Dataset content ::
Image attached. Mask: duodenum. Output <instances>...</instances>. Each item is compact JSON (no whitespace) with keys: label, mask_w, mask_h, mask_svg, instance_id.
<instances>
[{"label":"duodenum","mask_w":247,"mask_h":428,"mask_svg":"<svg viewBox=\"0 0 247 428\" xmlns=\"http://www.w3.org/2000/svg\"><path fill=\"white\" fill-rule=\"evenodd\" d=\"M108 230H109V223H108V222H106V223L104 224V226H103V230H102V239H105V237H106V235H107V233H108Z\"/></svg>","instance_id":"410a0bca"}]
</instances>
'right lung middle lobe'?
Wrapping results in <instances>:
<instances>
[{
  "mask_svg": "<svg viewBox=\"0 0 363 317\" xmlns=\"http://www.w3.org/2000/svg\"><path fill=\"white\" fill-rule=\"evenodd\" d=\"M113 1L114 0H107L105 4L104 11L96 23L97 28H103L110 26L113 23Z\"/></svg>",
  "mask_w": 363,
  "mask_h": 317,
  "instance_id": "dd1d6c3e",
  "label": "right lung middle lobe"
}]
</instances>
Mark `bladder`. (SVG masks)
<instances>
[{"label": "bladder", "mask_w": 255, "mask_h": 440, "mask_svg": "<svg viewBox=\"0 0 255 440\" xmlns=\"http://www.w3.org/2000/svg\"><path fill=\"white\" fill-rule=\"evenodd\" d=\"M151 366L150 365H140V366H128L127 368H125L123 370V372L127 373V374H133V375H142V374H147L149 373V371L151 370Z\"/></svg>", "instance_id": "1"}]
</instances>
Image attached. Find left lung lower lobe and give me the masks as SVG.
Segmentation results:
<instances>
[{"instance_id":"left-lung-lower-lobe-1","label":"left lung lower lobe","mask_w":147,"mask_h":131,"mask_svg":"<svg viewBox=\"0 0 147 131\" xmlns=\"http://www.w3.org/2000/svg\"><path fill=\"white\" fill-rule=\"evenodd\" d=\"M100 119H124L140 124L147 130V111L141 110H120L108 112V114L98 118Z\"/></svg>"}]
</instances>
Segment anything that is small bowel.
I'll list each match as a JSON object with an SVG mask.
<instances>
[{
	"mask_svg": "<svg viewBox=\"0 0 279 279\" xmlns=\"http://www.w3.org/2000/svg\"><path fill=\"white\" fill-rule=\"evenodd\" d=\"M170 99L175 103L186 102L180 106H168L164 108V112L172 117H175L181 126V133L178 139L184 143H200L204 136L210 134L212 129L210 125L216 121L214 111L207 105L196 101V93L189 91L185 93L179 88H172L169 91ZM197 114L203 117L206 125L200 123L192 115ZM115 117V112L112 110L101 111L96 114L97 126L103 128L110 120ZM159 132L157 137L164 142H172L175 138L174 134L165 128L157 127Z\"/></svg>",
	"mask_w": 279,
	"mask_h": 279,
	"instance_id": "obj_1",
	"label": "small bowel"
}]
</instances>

Exercise details ::
Pick out each line of the entries above that contains the word "left", and copy those lines. Case counts.

Solution for this problem ::
Image attached. Find left lung lower lobe and give me the masks as SVG.
[{"instance_id":"left-lung-lower-lobe-1","label":"left lung lower lobe","mask_w":147,"mask_h":131,"mask_svg":"<svg viewBox=\"0 0 147 131\" xmlns=\"http://www.w3.org/2000/svg\"><path fill=\"white\" fill-rule=\"evenodd\" d=\"M100 119H124L140 124L147 130V111L141 110H120L108 112V114L98 118Z\"/></svg>"}]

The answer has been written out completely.